100 TEMEL ESER
Yedinci sınıfa giden oğlum o gün okula gitmek istemedi. “Canım istemiyor, karnım ağrıyor.” gibi bahaneler sürdü öne. Bir problem olduğunu fark ettim ama sabah sabah sıkıştırmak istemediğim için göndermedim okula ve yatıp uyudu. Akşam işten geldiğimde sabah okula gitmemesinin sebebini sordum. Cevabı şuydu: “Bugün Türkçe dersi vardı. Öğretmen 100 temel eserden birini okuyup özetini çıkarmamızı istedi ve ödev bugün gidecekti.”

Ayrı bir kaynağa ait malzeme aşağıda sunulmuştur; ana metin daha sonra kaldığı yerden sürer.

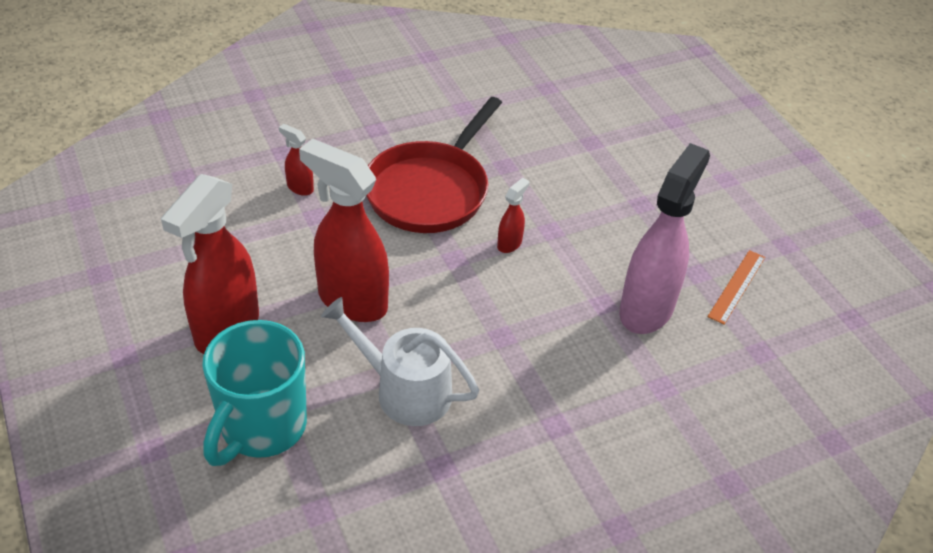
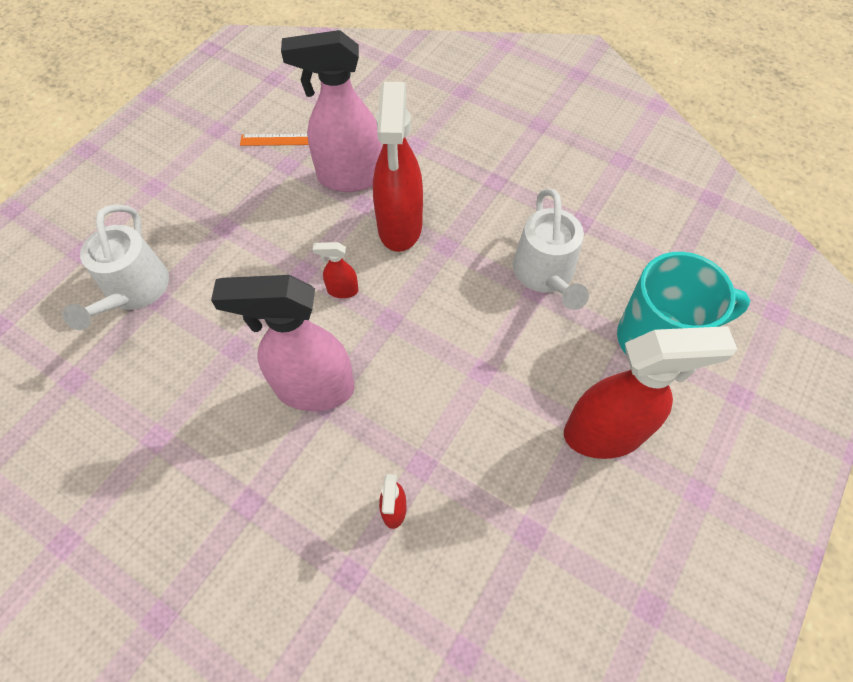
camera: 120 degrees left, 15 degrees up
(351, 300) = (495, 363): red spray bottle -> red spray bottle (400, 227)
(430, 190) = (314, 389): red pan -> pink spray bottle
(607, 135) = (134, 291): none -> white watering can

Oğlum kitap okuyan bir çocuk. Öyle ki bir günde bir kitap bitirdiğini bilirim. Kitapçıya beraber gideriz, o seçer, alır, okur. Zaman zaman da ben kitap alırım oğluma. Onun okuduğu, ilgi duyduğu kitapları tahmin ederim. Bir zamanlar macera kitaplarına merak salmıştı ve 13 kitaptan oluşan bir seriyi bir haftada bitirmişti. Bir ara tarihi romanlara heveslenmişti ve Hasan Kallimci’nin 16 kitaplık “Destanların romanı” serisini bitirmişti.
Neden yüz temel eserden birini okumadığını ve ödevini yapmadığını sorduğumda aldığım cevap ilginçti: “Ama yüz temel eser çok sıkıcı, okunmuyor.”
Oğlumun kütüphanesine baktım, kitapları saydım, 117 adet romanı, kitabı vardı ve bunlardan sadece üç tanesi yüz temel eserdi.
Yüz temel eser listesini çıkardım internetten ve inceledim. Gördüm ki çocuk haklı. Gerçekten çok sıkıcı kitaplar. İlköğretim öğrencisinin okuyamayacağı, sıkılacağı, bunalacağı kitaplar hepsi. Teknoloji çağında “Denizler Altında Yirmi Bin Fersah” kitabı çocuğun ilgisini çekmiyor. “Seksen Günde Devri Alem” öğrenciye sıkıcı geliyor. Çocuklar güncel konularla ilgili kitapları daha çok seviyor. Her insanın ayrı bir karakteri var ve herkes kendi karakter yapısına göre kitap seçiyor. Öğrenciyi yüz temel eseri okuyacaksın diye bir kalıba sokmanın anlamsız olduğunu düşünüyorum.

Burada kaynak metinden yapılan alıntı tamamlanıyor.